Yang apparteneva all’etnia Ami, uno dei tredici gruppi che abitavano Taipei prima della penetrazione cinese. Figlio di un commerciante di riso, dopo un viaggio in Usa aveva deciso di stabilirsi in California, alla Ucla. Era forte nelle corse, fortissimo nei salti (fu brevemente primatista mondiale indoor con 4,96 e chiuse la carriera con 5,00), se la cavava nei lanci. Rafer, texano di nascita, aveva i suoi cavalli di battaglia negli ostacoli e quando si trattava di scagliare qualche attrezzo. Un fisicone, e così Kirk Douglas gli aveva dato la parte di Draba, il gladiatore nero che decide di non accoppare Spartacus, ma la AAU minacciò che, fosse finito nel cast del film diretto da Stanley Kubrick, avrebbe squalificato Johnson per professionismo. Altri tempi. E così nel formidabile kolossal finì per avere spazio Woody Strode, uno dei primi neri ad esser stato accettato nella Nfl. Un fisicone anche lui.

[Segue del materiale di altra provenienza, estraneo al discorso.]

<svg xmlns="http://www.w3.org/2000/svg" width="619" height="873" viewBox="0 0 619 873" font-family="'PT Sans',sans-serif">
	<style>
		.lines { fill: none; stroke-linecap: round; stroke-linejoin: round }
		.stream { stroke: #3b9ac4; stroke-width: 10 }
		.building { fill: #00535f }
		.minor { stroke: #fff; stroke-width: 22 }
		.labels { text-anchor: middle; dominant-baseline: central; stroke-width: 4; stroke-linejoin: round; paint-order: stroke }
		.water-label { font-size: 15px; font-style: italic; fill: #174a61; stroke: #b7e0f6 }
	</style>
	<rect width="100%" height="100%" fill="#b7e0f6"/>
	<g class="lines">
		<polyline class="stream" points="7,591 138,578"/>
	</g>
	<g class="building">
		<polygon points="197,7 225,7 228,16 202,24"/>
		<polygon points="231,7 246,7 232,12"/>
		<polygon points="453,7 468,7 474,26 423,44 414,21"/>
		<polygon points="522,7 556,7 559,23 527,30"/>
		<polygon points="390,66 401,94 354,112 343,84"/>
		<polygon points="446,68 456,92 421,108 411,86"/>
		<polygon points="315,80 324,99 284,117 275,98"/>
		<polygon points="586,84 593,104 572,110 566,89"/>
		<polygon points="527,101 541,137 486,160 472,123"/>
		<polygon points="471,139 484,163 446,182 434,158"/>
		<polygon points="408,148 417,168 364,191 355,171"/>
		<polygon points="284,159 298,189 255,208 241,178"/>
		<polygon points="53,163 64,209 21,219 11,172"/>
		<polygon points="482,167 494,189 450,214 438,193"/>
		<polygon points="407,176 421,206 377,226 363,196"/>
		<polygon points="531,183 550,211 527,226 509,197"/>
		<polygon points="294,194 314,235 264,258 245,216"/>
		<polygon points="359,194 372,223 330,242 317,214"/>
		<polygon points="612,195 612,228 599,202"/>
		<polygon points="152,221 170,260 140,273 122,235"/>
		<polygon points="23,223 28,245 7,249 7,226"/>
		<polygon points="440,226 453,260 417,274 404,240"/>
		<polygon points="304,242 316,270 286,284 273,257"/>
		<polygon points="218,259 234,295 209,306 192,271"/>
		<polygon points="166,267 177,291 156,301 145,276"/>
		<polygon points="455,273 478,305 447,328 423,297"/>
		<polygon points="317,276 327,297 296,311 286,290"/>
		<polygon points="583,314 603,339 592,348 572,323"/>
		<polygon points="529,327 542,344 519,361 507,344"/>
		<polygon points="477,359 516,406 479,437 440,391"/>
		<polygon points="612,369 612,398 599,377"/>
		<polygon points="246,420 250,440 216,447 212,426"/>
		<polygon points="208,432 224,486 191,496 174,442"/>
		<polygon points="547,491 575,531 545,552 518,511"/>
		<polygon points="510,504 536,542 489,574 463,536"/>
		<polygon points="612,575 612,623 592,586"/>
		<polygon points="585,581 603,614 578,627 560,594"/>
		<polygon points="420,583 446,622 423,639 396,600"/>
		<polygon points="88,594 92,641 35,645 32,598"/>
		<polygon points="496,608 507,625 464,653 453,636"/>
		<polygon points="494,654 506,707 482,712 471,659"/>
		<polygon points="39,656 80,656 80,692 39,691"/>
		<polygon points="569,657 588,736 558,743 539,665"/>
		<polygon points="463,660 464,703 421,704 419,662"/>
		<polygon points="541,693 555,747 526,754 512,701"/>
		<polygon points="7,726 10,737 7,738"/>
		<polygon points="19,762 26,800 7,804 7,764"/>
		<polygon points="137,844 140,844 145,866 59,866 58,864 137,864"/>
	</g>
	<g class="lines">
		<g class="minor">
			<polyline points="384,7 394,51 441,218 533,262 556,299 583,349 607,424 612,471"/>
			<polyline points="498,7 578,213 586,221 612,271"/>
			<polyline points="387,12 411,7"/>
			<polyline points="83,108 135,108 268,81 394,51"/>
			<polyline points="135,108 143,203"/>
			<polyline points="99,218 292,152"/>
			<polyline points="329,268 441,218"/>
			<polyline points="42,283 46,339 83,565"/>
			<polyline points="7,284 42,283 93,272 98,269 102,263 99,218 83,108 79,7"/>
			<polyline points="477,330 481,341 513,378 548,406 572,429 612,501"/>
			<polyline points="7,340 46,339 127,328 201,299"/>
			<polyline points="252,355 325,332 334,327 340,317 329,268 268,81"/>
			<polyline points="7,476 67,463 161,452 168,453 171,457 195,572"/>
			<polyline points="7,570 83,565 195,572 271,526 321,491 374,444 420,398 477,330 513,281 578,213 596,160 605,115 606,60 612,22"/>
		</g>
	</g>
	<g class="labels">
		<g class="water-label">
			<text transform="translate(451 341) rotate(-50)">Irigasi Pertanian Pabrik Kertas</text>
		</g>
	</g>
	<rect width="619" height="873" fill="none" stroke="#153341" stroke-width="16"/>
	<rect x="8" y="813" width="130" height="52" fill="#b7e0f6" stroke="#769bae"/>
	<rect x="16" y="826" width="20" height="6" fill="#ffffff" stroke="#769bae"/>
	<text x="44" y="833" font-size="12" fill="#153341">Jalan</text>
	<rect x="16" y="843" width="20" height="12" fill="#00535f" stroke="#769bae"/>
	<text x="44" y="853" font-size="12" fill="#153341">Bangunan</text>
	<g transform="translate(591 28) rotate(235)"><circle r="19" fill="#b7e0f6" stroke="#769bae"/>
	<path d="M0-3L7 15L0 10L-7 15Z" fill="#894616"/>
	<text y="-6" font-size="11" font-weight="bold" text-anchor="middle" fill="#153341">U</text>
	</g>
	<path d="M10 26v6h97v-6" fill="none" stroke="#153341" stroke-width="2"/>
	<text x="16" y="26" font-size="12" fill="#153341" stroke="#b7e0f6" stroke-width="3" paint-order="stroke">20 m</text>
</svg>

Entrambi avevano assaggiato le Olimpiadi a Melbourne: Johnson secondo, Yang ottavo. A Roma diedero il via al derby della Università della California attraverso due giorni sotto il sole e la pioggia e con una prima tornata di gare che si chiuse alle 23. Yang vinse quattro prove su cinque (con 7,46 nel lungo) ma i due metri e mezzo accusati nel peso spedirono l’americano avanti di 55 punti. Il tempo per il riposo fu brevissimo: alle 9 del 6 settembre in campo per i 110hs e per quella che poteva apparire una drammatica svolta: Rafer – un record personale a 13”9 – chiuse in 15”3, sette decimi dietro Yang. La sfida era apertissima ma il morale di Johnson non crollò come un indice di borsa al tempo della crisi: affibbiò al rivale dieci metri nel disco, tamponò nell’asta (4,10 contro 4,30, quota modesta per il campione di Taipei), sfiorò i 70 metri di giavellotto mentre Yang non raggiunse i 60. Prima dei 1500, 67 punti di margine.

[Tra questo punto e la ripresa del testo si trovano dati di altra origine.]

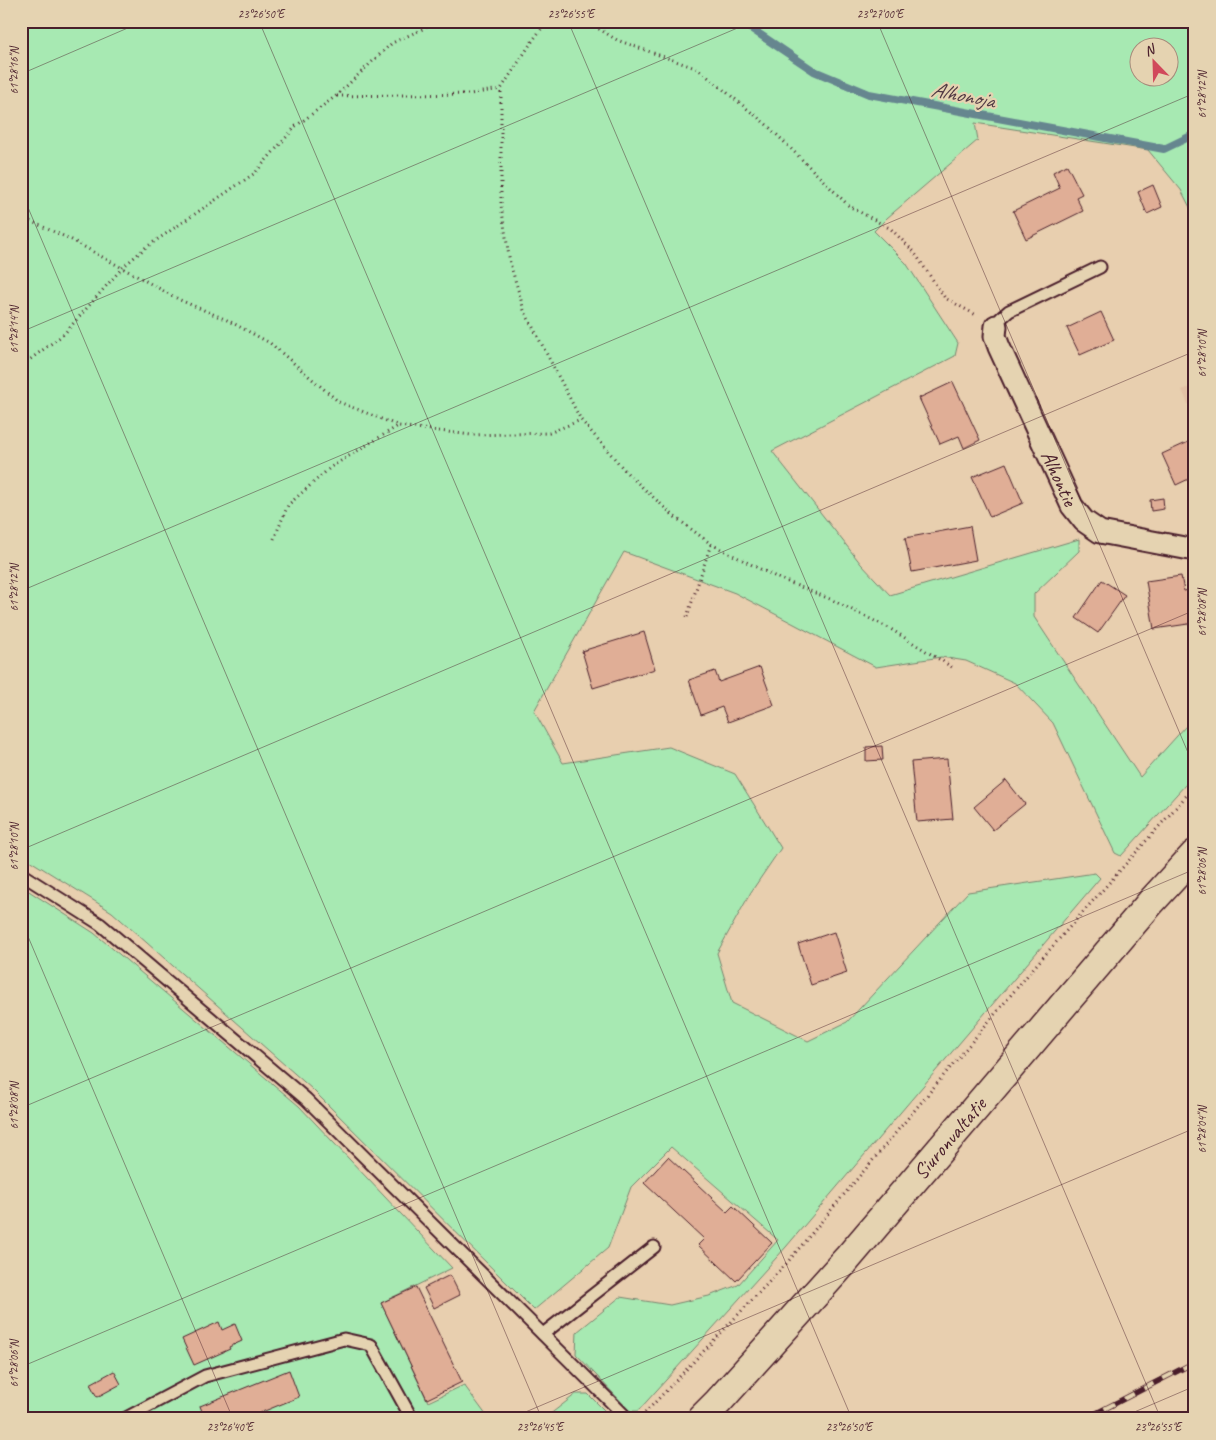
<svg xmlns="http://www.w3.org/2000/svg" width="1216" height="1440" viewBox="0 0 1216 1440" font-family="Caveat,sans-serif">
<style>
.built{fill:#e3c2a6}
.green{fill:#a7e9b2;stroke:#78846e;fill-rule:evenodd}
.lines{fill:none;stroke-linecap:round;stroke-linejoin:round}
.stream{stroke:#66868f;stroke-width:8}
.building{fill:#e0ae96;stroke:#4a1f2b}
.lane-casing{stroke:#4a1f2b;stroke-width:15}
.street-casing{stroke:#4a1f2b;stroke-width:25}
.secondary-casing{stroke:#4a1f2b;stroke-width:31}
.path{stroke:#4a1f2b;stroke-width:3;stroke-dasharray:1 4;stroke-linecap:butt}
.lane{stroke:#e5d3b1;stroke-width:11}
.street{stroke:#e5d3b1;stroke-width:21}
.secondary{stroke:#e5d3b1;stroke-width:28}
.rail-casing{stroke:#4a1f2b;stroke-width:5.5}
.rail{stroke:#e5d3b1;stroke-width:4;stroke-dasharray:11;stroke-linecap:butt}
.ticks{fill:none;stroke:#4a1f2b;stroke-width:1;stroke-opacity:0.45}
.labels{text-anchor:middle;stroke-width:4.5;stroke-linejoin:round;paint-order:stroke}
.street-label{font-size:21px;fill:#4a1f2b;stroke:#e5d3b1}
.water-label{font-size:22px;font-style:italic;fill:#513944;stroke:#e5d3b1}
.neatline{fill:none;stroke:#4a1f2b;stroke-width:2}
.ticks-label{font-size:12px;text-anchor:middle;fill:#4a1f2b}
</style>
<rect width="100%" height="100%" fill="#e8cfaf"/>
<filter id="ink" filterUnits="userSpaceOnUse"><feTurbulence type="fractalNoise" baseFrequency=".02" numOctaves="2"/><feDisplacementMap in="SourceGraphic" scale="10" xChannelSelector="R" yChannelSelector="G"/><feConvolveMatrix kernelMatrix="1 2 1 2 8 2 1 2 1" color-interpolation-filters="sRGB"/></filter>
<g filter="url(#ink)">
<polygon class="built" points="1195,385 1195,420 1182,390"/>
<g class="green">
<path d="M21 21H1195V217L1181 190 1148 150 975 123 978 140 887 218 874 231 906 263 958 343 955 356 772 451 861 564 890 595 1079 539V551L1034 594V617L1140 777 1195 716V774L1121 856 1115 853 1053 723 1015 683 966 661 941 657 876 667 735 593 624 552 534 711 563 763 669 747 735 774 781 848 751 892 717 953 732 1003 808 1041 847 1022 968 892 1095 873 1100 878 786 1247 638 1411H630L576 1354 577 1332 620 1297 670 1305 709 1296 738 1285 778 1240 671 1147 631 1187 608 1248 534 1310 312 1089 112 912 21 855ZM1138 48H1168V78H1138Z"/>
<polygon points="21,886 94,933 299,1106 452,1268 381,1303 428,1402 464,1385 489,1419 21,1419"/>
<polygon points="576,1394 588,1394 613,1419 544,1419"/>
</g>
<g class="lines">
<polyline class="stream" points="740,21 814,71 869,94 1164,149 1195,134"/>
</g>
<g class="building">
<polygon points="1067,165 1082,194 1076,197 1083,211 1026,239 1013,211 1060,188 1053,172"/>
<polygon points="1153,185 1162,207 1147,214 1138,192"/>
<polygon points="1101,312 1114,340 1080,355 1067,328"/>
<polygon points="953,382 980,440 964,448 959,436 940,444 919,398"/>
<polygon points="1195,439 1195,476 1176,485 1162,454"/>
<polygon points="1006,463 1023,503 990,517 972,477"/>
<polygon points="1163,498 1164,509 1151,511 1150,500"/>
<polygon points="970,526 976,560 912,572 905,538"/>
<polygon points="1181,576 1184,591 1195,589 1195,623 1154,629 1146,581"/>
<polygon points="1102,580 1125,595 1098,633 1076,618"/>
<polygon points="644,632 655,669 593,688 582,651"/>
<polygon points="760,667 774,705 728,722 722,707 701,715 689,680 715,671 719,682"/>
<polygon points="882,746 883,760 866,761 866,747"/>
<polygon points="947,759 953,819 917,822 911,762"/>
<polygon points="1006,780 1025,804 993,830 974,807"/>
<polygon points="834,932 847,973 811,985 798,944"/>
<polygon points="668,1157 727,1212 733,1206 772,1243 736,1281 698,1245 704,1239 644,1183"/>
<polygon points="450,1275 460,1295 434,1308 424,1288"/>
<polygon points="416,1287 462,1382 427,1399 381,1303"/>
<polygon points="219,1322 222,1330 235,1324 242,1341 229,1347 230,1349 194,1365 182,1339"/>
<polygon points="289,1370 299,1397 245,1419 205,1419 200,1406"/>
<polygon points="114,1371 121,1384 97,1397 90,1384"/>
</g>
<g class="lines">
<g class="lane-casing">
<g id="lane">
<polyline points="996,326 1001,318 1009,311 1100,267"/>
<polyline points="21,874 100,924 306,1099 628,1419"/>
<polyline points="543,1334 654,1247"/>
<polyline points="124,1419 205,1376 344,1339 371,1345 412,1419"/>
</g>
</g>
<g class="street-casing">
<g id="street">
<path id="s1" d="M996 326 995 336 999 347 1072 506 1084 521 1100 532 1195 550"/>
</g>
</g>
<g class="secondary-casing">
<g id="secondary">
<path id="s2" d="M701 1419 718 1402 847 1259 1151 902 1195 854"/>
</g>
</g>
<g class="path">
<polyline points="547,21 531,43 501,89 501,205 510,263 524,310 581,420 629,475 675,517 711,544 778,578 830,599 889,628 955,669"/>
<polyline points="586,21 617,40 698,69 767,125 849,206 891,229 914,252 945,298 976,315"/>
<polyline points="337,96 470,94 501,89"/>
<polyline points="21,217 70,239 180,300 227,320 270,343 339,402 399,426 471,435 549,433 581,420"/>
<polyline points="21,370 24,364 64,334 122,268 145,248 255,173 296,126 336,96 392,43 440,21"/>
<polyline points="274,539 288,505 331,467 398,426"/>
<polyline points="687,617 711,544"/>
<polyline points="645,1413 786,1264 1036,965 1195,786"/>
</g>
<use href="#lane" class="lane"/>
<use href="#street" class="street"/>
<use href="#secondary" class="secondary"/>
<g class="rail-casing">
<polyline id="rail" points="1085,1419 1195,1362"/>
</g>
<use href="#rail" class="rail"/>
</g>
</g>
<path class="ticks" d="M259 21 852 1419M568 21 1161 1419M877 21 1195 769M1187 21 1195 40M21 74 144 21M21 191 542 1419M21 332 754 21M21 591 1195 93M21 850 1195 351M21 920 233 1419M21 1108 1195 610M21 1367 1195 869M509 1419 1195 1128M1118 1419 1195 1386"/>
<g class="labels">
<g class="street-label">
<text dy="7" stroke="none"><textPath href="#s1" startOffset="166">Alhontie</textPath></text>
<text dy="7" stroke="none"><textPath href="#s2" startOffset="375">Siuronvaltatie</textPath></text>
</g>
<g class="water-label">
<text transform="translate(963 94) rotate(11)" y="8">Alhonoja</text>
</g>
</g>
<rect width="1216" height="1440" fill="none" stroke="#e5d3b1" stroke-width="55"/>
<g transform="translate(1154 62) rotate(337)"><circle r="24" fill="#e5d3b1" stroke="#a78b7b"/>
<path d="M0-4L9 19L0 12L-9 19Z" fill="#d1495b"/>
<text y="-8" font-size="14" font-weight="bold" text-anchor="middle" fill="#4a1f2b">N</text>
</g>
<rect x="28" y="28" width="1160" height="1384" class="neatline"/>
<g class="ticks-label">
<text x="261" y="18">23°26'50"E</text>
<text x="571" y="18">23°26'55"E</text>
<text x="880" y="18">23°27'00"E</text>
<text transform="translate(14 71) rotate(-90)" y="4">61°28'16"N</text>
<text transform="translate(1202 95) rotate(-90)" y="4">61°28'12"N</text>
<text transform="translate(14 330) rotate(-90)" y="4">61°28'14"N</text>
<text transform="translate(1202 354) rotate(-90)" y="4">61°28'10"N</text>
<text transform="translate(14 588) rotate(-90)" y="4">61°28'12"N</text>
<text transform="translate(1202 613) rotate(-90)" y="4">61°28'08"N</text>
<text transform="translate(14 847) rotate(-90)" y="4">61°28'10"N</text>
<text transform="translate(1202 872) rotate(-90)" y="4">61°28'06"N</text>
<text transform="translate(14 1106) rotate(-90)" y="4">61°28'08"N</text>
<text transform="translate(1202 1130) rotate(-90)" y="4">61°28'04"N</text>
<text transform="translate(14 1364) rotate(-90)" y="4">61°28'06"N</text>
<text x="230" y="1431">23°26'40"E</text>
<text x="540" y="1431">23°26'45"E</text>
<text x="849" y="1431">23°26'50"E</text>
<text x="1158" y="1431">23°26'55"E</text>
</g>
</svg>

Drake, che giocava su due tavoli, consigliò Rafer di non mollare i talloni di Yang e disse a Yang di tener alto il ritmo per guadagnare un buon margine su Rafer e difenderlo nell’ultimo giro. Fu il primo scenario ad avere la meglio: Johnson si asfissiò, riuscì a contenere in cinque metri il distacco, firmando il suo record in 4’49”7 prima di stramazzare e mantenere 58 punti su chi conquistò un argento molto dorato.